Given text.
———

# Vacuum Assist Brakes



## [email protected] (Jun 14, 2011)

vacuum assist brakes.

My vacuum pump runs continuously. 

The pump turned off as designed when I disconnected the hose and place my finger to create vacuum.

Has anyone out there had their pump damage the internal diaphragm on their donor car?


----------



## gdirwin (Apr 7, 2009)

I just had a similar problem when I mounted my VW vac pump - worked fine on the bench, but ran continuously when in the car.

I mounted the pump on a rubber gasket, which was pinching a very small air intake vent - thus the pump was not getting any air, and not developing vacuum.

Probably not your problem, but something to check.


----------



## EVfun (Mar 14, 2010)

The vacuum brake booster eventually leaks and needs to be replaced. It is unlikely to be caused by the vacuum pump. Leaving a car in a non operating state for a year or so while converting it can encourage the failure of rubber parts.


----------



## NZero (Jan 30, 2010)

EVfun said:


> The vacuum brake booster eventually leaks and needs to be replaced. It is unlikely to be caused by the vacuum pump. Leaving a car in a non operating state for a year or so while converting it can encourage the failure of rubber parts.


What he said, its usually a decrease in vacuum anyway from ICE to EV.


----------



## gojo (Feb 1, 2011)

I just had a similar problem. The car is a 1983 Mazda RX7. 

I adjusted my vacuum shut off switch to shut off at 22#s. When I connected my brake booster the pump kept running, however when I pulled up on the brake pedal, the pump would shut off. 

The pedal seems to be coming up better on it's own, but the pump only shuts off for about a minute, and then will come on for about a minute. I would be interested in knowing how often an average pump would come on and off (cycles).


In this case the power booster probably hasn't been used for 10 years or more, and I haven't driven much with it (just up and down my long diveway). It may get better or worse with use.

Good brakes are a must.


----------



## piotrsko (Dec 9, 2007)

sounds like you both need a new booster assembly


----------



## [email protected] (Jun 14, 2011)

Thanks for all your replies.

I seem to have two problems. That always makes troubleshooting difficult.

The booster diaphragm is leaking slightly and the vacuum switch is not working properly.

James


----------



## gojo (Feb 1, 2011)

piotrsko said:


> sounds like you both need a new booster assembly


In my case, is this because the pump cycles on and off about every minute? Without appling the brakes, how often would the pump just come on with a good booster?

Or is it because the pedal was sticking? The pedal has pretty much quit sticking, after just working it up and down a few times.


----------



## steven4601 (Nov 11, 2010)

———

Stored items
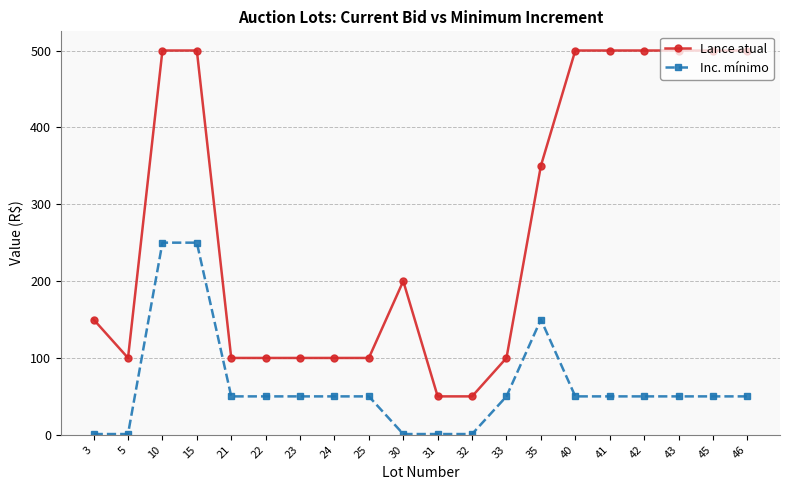

List the series in order of their overall mean, lowest first.

Inc. mínimo, Lance atual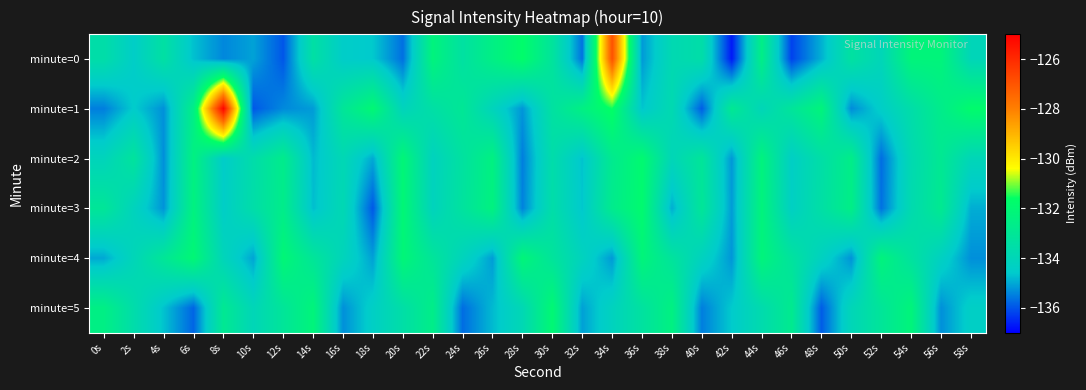

What is the spread (max minus min) of values at 36s?

3.3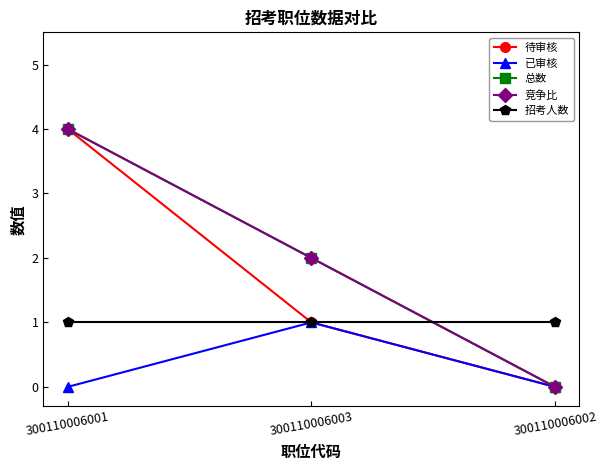

Reading left to right, transcribe all the data shown in this chart.

待审核: 4	1	0
已审核: 0	1	0
总数: 4	2	0
竞争比: 4	2	0
招考人数: 1	1	1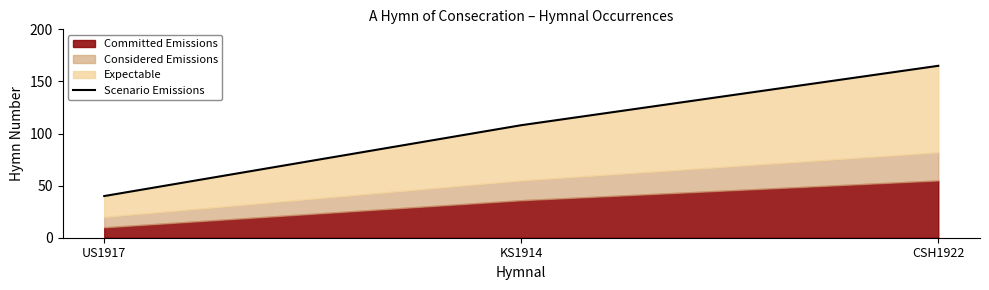

What is the change in value from US1917 to CSH1922?

+125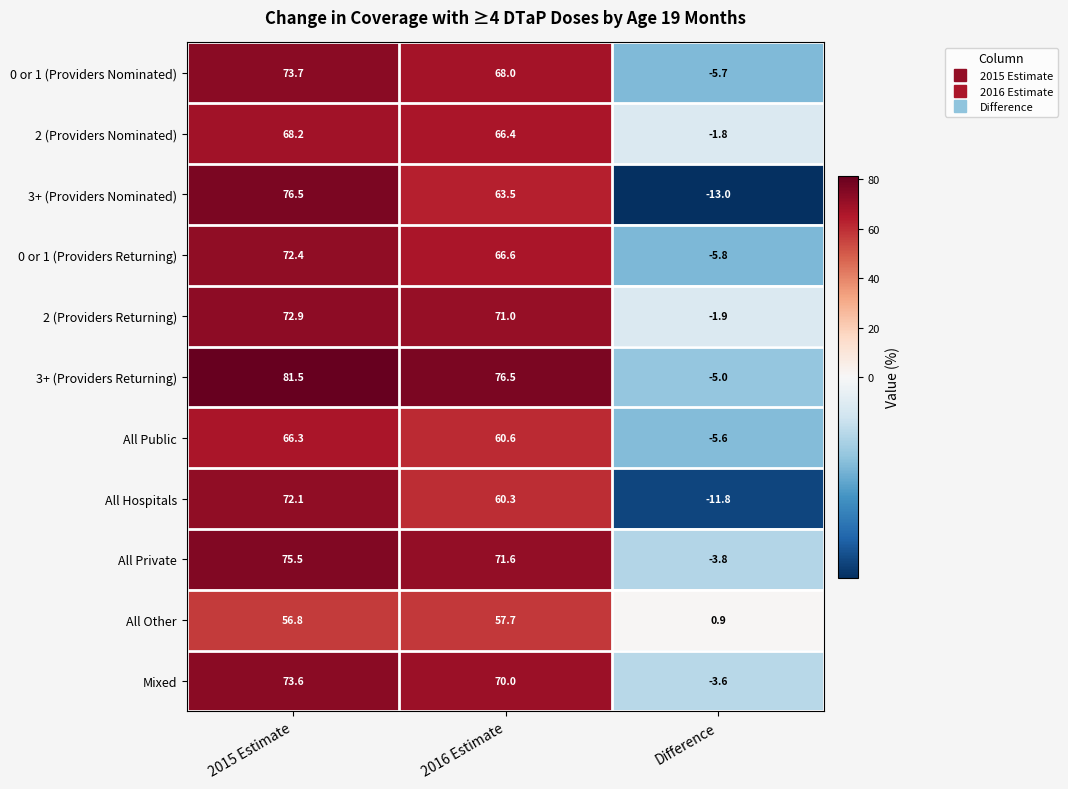

How many categories are shown in the chart?

3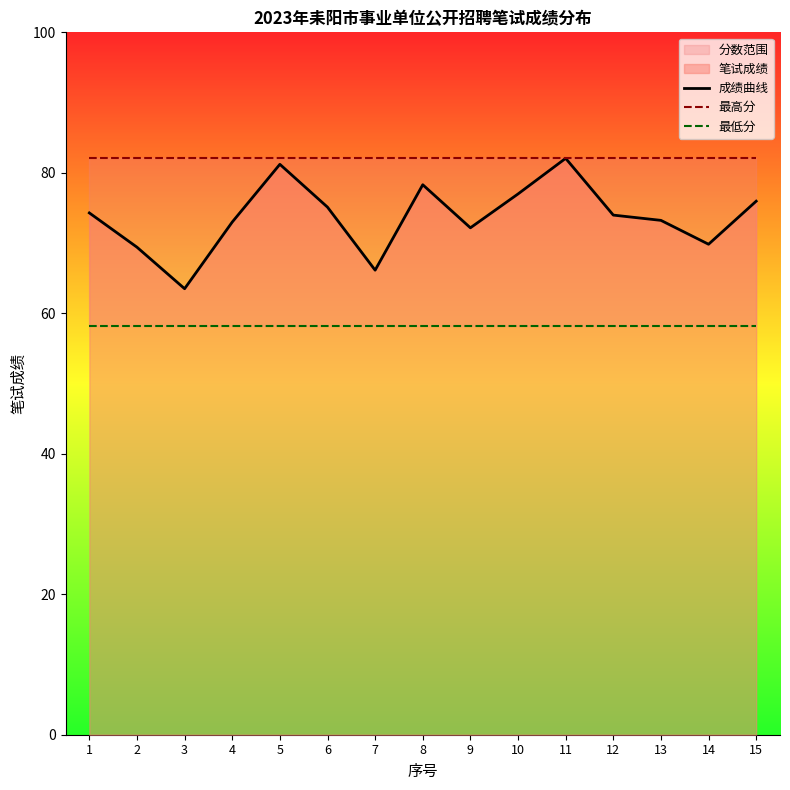

Which label corresponds to the smallest value in the chart?

1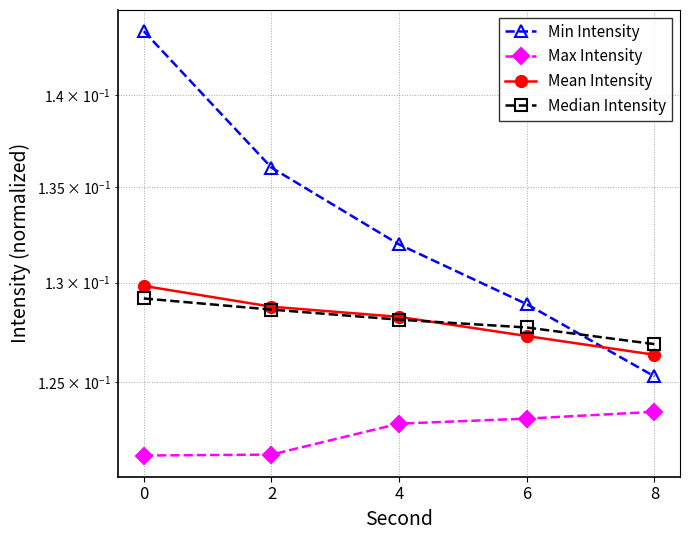

Reading right to left, list all the values displayed in this chart.

Min Intensity: 8=0.1	6=0.1	4=0.1	2=0.1	0=0.1
Max Intensity: 8=0.1	6=0.1	4=0.1	2=0.1	0=0.1
Mean Intensity: 8=0.1	6=0.1	4=0.1	2=0.1	0=0.1
Median Intensity: 8=0.1	6=0.1	4=0.1	2=0.1	0=0.1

———

Work to complete.
Other than the person who started it, which members wrote a post with text in the vacuum-brake thread above? List each name once.

Written solution.
gdirwin, EVfun, NZero, gojo, piotrsko